## Task to complete
Every line below from the one containing "What oriented 3D" through the one containing "to (407, 145)" must be transcribed exactly. Omit all lines outside that stretch.

## Provided records
____________________
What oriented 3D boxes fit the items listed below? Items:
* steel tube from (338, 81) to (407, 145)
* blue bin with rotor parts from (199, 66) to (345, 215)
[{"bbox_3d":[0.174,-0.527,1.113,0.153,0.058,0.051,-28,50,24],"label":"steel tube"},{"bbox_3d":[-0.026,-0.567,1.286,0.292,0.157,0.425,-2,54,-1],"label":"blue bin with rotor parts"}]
____________________
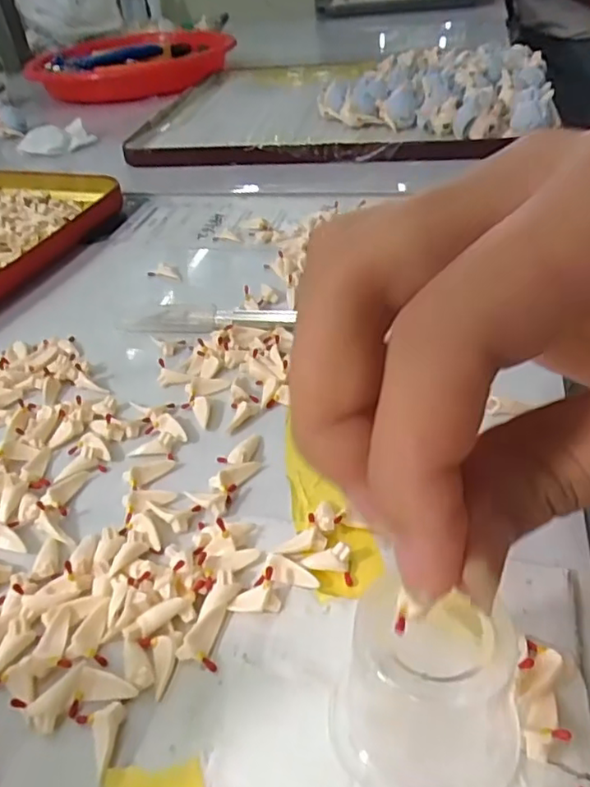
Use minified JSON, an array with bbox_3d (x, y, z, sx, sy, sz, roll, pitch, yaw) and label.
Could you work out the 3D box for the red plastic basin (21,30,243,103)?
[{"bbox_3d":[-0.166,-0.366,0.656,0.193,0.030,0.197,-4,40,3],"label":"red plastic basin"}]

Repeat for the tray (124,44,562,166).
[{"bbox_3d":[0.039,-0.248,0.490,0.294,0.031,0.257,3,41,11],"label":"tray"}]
____________________
## Solution for this exercise
What oriented 3D boxes fit the items listed below? Items:
* steel tube from (338, 81) to (407, 145)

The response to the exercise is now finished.